— THE TASK —
Copy exactly the line that contains "[426,164,444,175] its ->" plus all remaining lines of the data, and leave out every line before it.
[EXTRACTED ENTRIES Boundary: Start]
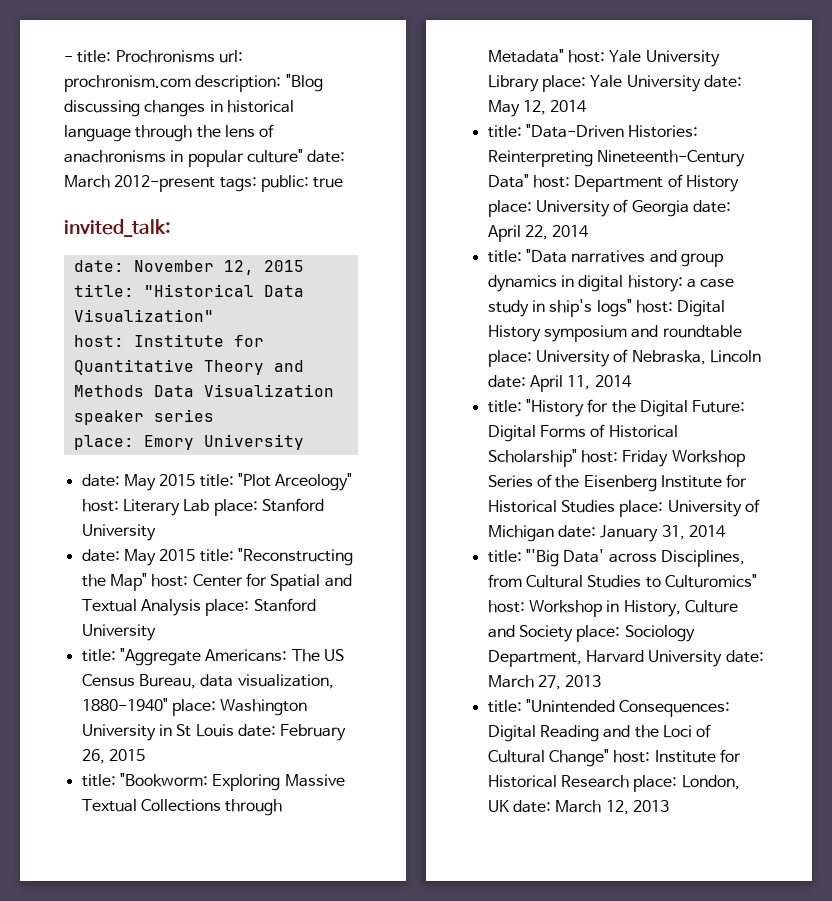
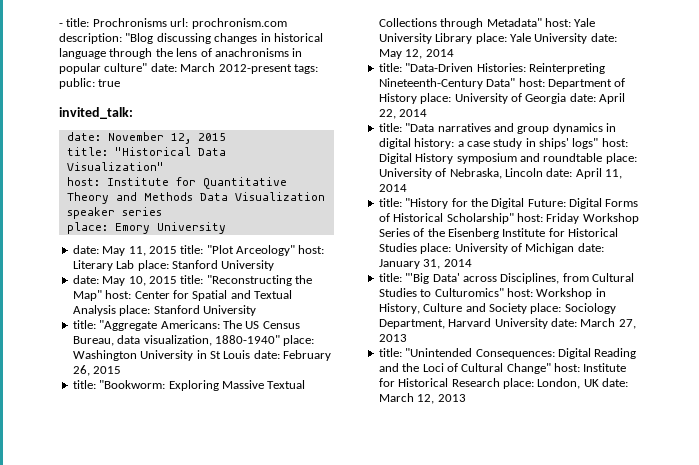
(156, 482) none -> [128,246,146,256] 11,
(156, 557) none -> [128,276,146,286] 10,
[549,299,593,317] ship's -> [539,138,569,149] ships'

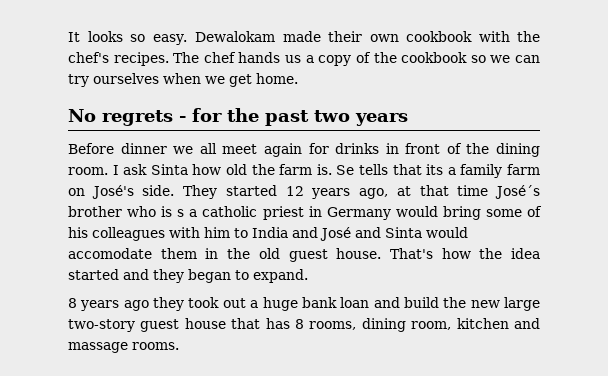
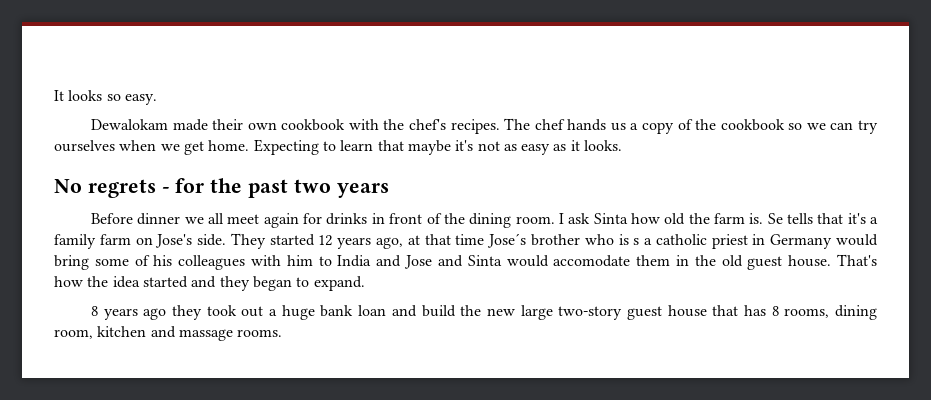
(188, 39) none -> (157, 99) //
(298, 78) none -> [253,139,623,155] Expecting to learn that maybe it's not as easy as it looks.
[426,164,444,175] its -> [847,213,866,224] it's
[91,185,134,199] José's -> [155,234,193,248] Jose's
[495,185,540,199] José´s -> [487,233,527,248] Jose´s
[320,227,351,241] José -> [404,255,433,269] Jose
[EXTRACTED ENTRIES Boundary: End]
— REPLY —
[426,164,444,175] its -> [847,213,866,224] it's
[91,185,134,199] José's -> [155,234,193,248] Jose's
[495,185,540,199] José´s -> [487,233,527,248] Jose´s
[320,227,351,241] José -> [404,255,433,269] Jose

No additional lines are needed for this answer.